Spomenik Los tres puños (Nis, Serbia) Foto: Mikica Andrejic (CC)
Llegué a Split con mis mejores amigos en el verano de 2010. Cumplíamos casi un mes de viaje de interraíl y apenas si me había dado cuenta de que era la primera vez que pisaba la antigua Yugoslavia. Tras casi un día de trayecto desde Budapest, un tren (a todas luces, también yugoslavo) depositó en la costa dálmata lo que quedaba de nosotros. No pensábamos tanto en el casco histórico romano del siglo IV como en alcanzar el punto más alejado del mapa ferroviario, en el buen tiempo y en el provechoso cambio de kunas a euros. Entonces, una Croacia en pleno proceso de europeización estaba demasiado de moda como para detenernos en las sutilezas de su historia, y los cuadros de la camiseta de su selección de fútbol me atraían más que los ladrillos de Salona que todavía protegen el centro de la ciudad, enmarcado en el Palacio de Diocleciano.
Aquel agosto supuso más un ejercicio de amistad que de inspección del continente que entonces nos abría sus puertas y con el que, como mucho, nos empezábamos relacionar con más curiosidad y confianza.
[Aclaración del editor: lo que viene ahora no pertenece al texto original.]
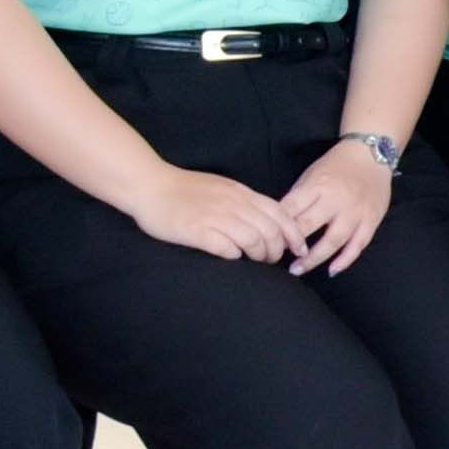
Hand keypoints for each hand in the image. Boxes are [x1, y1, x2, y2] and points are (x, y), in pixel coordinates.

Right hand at [125, 160, 303, 263]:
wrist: (149, 186)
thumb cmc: (184, 189)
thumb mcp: (222, 188)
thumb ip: (243, 201)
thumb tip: (265, 221)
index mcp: (240, 192)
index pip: (279, 213)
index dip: (293, 234)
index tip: (298, 248)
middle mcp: (232, 203)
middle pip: (270, 230)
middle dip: (278, 250)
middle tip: (272, 260)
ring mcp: (215, 217)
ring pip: (253, 240)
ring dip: (259, 255)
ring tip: (257, 262)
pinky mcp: (198, 232)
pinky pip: (227, 248)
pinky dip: (236, 256)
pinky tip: (233, 258)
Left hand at [274, 139, 399, 273]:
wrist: (371, 156)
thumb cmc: (336, 166)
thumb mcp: (311, 174)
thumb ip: (298, 197)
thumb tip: (280, 223)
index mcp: (318, 184)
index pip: (292, 208)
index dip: (278, 226)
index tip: (268, 238)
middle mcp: (337, 199)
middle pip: (309, 226)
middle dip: (291, 244)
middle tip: (277, 256)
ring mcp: (355, 212)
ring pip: (333, 241)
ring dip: (313, 258)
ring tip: (297, 269)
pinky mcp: (371, 221)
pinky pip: (357, 245)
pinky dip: (344, 260)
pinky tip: (331, 271)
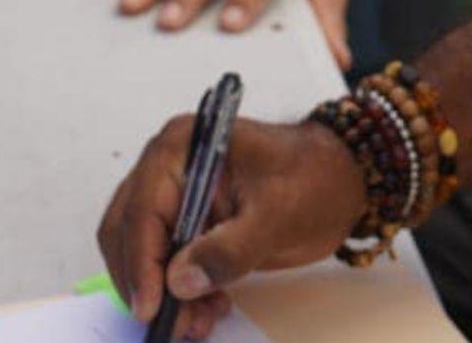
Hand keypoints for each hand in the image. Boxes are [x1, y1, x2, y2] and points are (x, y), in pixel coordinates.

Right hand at [99, 116, 365, 336]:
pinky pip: (165, 261)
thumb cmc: (314, 179)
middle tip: (175, 324)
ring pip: (143, 251)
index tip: (151, 308)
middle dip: (147, 282)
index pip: (144, 208)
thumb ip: (229, 249)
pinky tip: (207, 310)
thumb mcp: (278, 215)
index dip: (142, 262)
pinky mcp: (188, 221)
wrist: (342, 180)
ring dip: (162, 292)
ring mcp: (175, 194)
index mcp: (184, 146)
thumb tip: (179, 281)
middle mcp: (168, 166)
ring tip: (198, 322)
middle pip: (129, 230)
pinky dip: (178, 291)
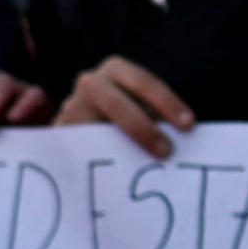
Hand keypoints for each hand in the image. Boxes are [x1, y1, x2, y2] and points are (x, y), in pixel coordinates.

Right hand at [55, 56, 194, 156]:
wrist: (77, 133)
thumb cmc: (121, 119)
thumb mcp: (138, 110)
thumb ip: (155, 119)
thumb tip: (184, 142)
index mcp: (116, 71)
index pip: (142, 81)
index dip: (166, 101)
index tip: (188, 125)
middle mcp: (90, 82)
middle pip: (116, 101)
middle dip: (142, 126)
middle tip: (166, 152)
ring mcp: (71, 106)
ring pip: (95, 125)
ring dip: (119, 145)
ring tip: (141, 168)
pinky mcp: (59, 132)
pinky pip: (79, 146)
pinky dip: (97, 161)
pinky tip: (115, 176)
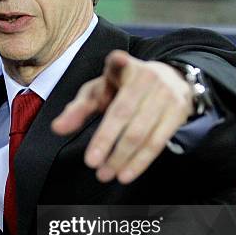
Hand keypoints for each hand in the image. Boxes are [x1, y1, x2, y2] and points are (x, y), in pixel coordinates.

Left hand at [51, 50, 193, 183]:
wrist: (171, 80)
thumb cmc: (125, 88)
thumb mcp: (100, 91)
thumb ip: (78, 109)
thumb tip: (57, 128)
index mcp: (125, 66)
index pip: (119, 63)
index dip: (119, 62)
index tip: (118, 59)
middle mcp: (148, 77)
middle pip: (124, 112)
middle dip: (106, 140)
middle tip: (91, 163)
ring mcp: (166, 95)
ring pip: (141, 132)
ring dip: (122, 158)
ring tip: (105, 174)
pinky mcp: (178, 112)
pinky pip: (157, 143)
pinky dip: (140, 162)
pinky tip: (126, 174)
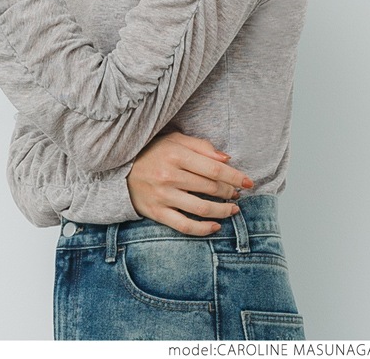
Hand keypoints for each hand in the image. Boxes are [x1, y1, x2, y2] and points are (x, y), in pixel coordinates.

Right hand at [126, 132, 253, 235]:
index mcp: (176, 154)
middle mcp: (169, 175)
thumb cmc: (153, 152)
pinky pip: (184, 225)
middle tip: (237, 193)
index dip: (235, 176)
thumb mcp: (175, 140)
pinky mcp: (157, 213)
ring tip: (233, 209)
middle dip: (230, 192)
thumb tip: (227, 159)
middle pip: (211, 187)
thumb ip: (201, 146)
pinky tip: (215, 226)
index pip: (214, 168)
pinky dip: (203, 228)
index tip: (249, 182)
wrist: (121, 170)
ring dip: (223, 211)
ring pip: (201, 208)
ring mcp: (163, 196)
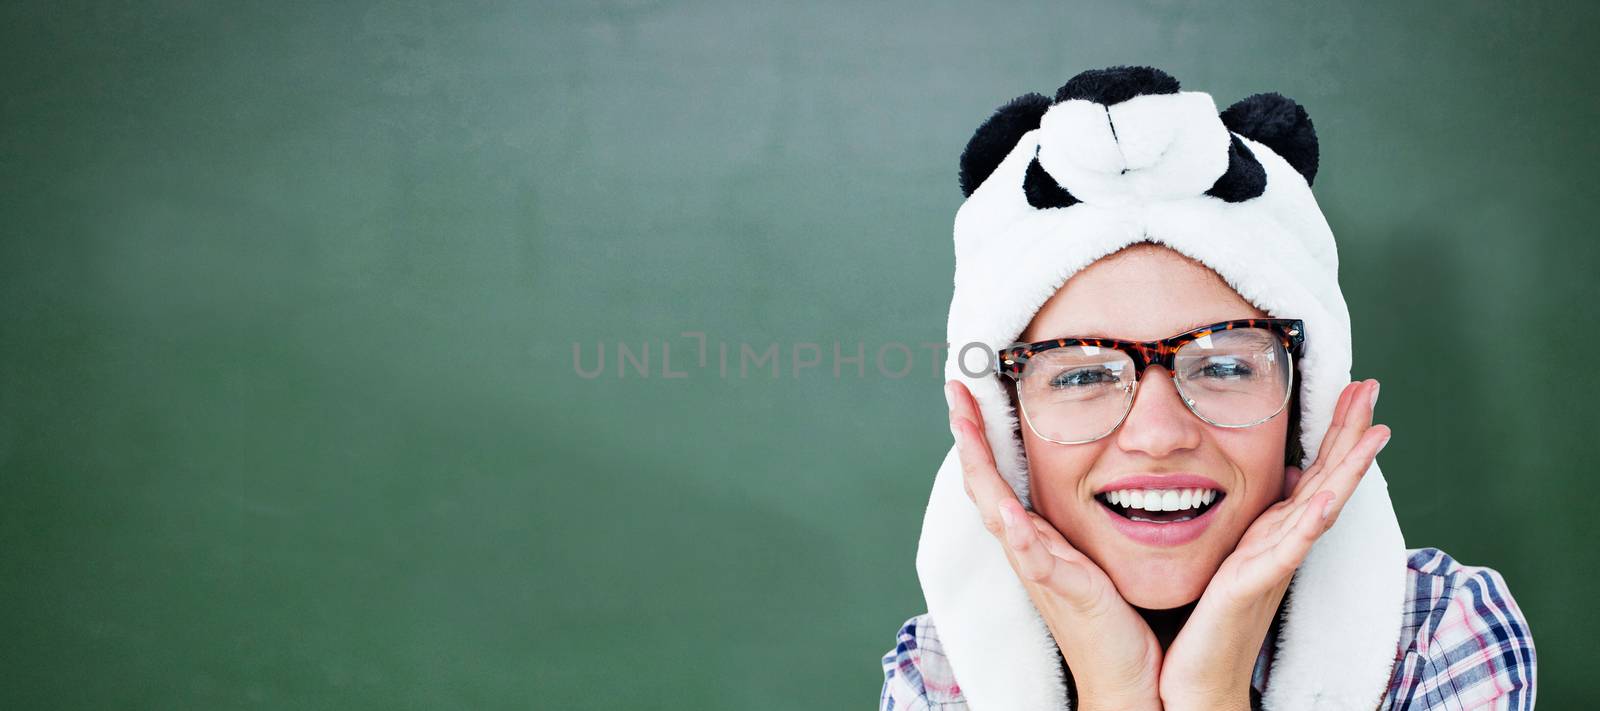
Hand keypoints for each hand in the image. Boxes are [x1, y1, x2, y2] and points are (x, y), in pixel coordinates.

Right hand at [946, 379, 1162, 710]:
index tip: (970, 390)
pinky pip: (1031, 559)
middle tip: (956, 390)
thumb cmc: (1122, 617)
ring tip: (965, 426)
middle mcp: (1028, 549)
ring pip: (995, 510)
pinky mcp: (1062, 591)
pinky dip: (1015, 533)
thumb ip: (1091, 519)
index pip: (999, 475)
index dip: (982, 433)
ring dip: (978, 467)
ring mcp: (1039, 570)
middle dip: (968, 435)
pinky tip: (1006, 510)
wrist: (1130, 679)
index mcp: (1037, 537)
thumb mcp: (1102, 552)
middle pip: (984, 482)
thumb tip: (1115, 469)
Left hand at [1159, 379, 1392, 709]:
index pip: (1315, 470)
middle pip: (1328, 478)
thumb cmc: (1206, 620)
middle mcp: (1281, 543)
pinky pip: (1289, 549)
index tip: (1355, 388)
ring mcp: (1273, 564)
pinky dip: (1313, 521)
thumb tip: (1287, 477)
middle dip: (1351, 433)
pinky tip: (1330, 496)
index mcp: (1272, 531)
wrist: (1194, 679)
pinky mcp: (1255, 586)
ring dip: (1348, 469)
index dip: (1337, 431)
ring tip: (1375, 432)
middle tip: (1372, 386)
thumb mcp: (1230, 552)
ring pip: (1320, 507)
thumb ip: (1259, 518)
De aquellos tres abrasadores días en Split, solo una anécdota me extrajo de nuestra realidad: un hombre se acercó a mi amigo, que vestía la camiseta de España, y le preguntó si prefería el Real Madrid o el Barcelona. Real Madrid, le contestó, a lo que el entusiasta sonrió, con el pulgar en alto: bravo, bravo, Real Madrid fasshista, Barcelona comunista, girando la mano hacia abajo. Nos lo tomamos a broma, pero lo decía muy en serio. Aquel soleado e inocente país se redescubría y liberaba tras un período mucho más oscuro y convulso de lo que parecía a simple vista. Las oleadas de turistas y los fondos de cohesión europeos pasaban por alto que la inminente integración en el bloque debía ir más allá del plano comercial.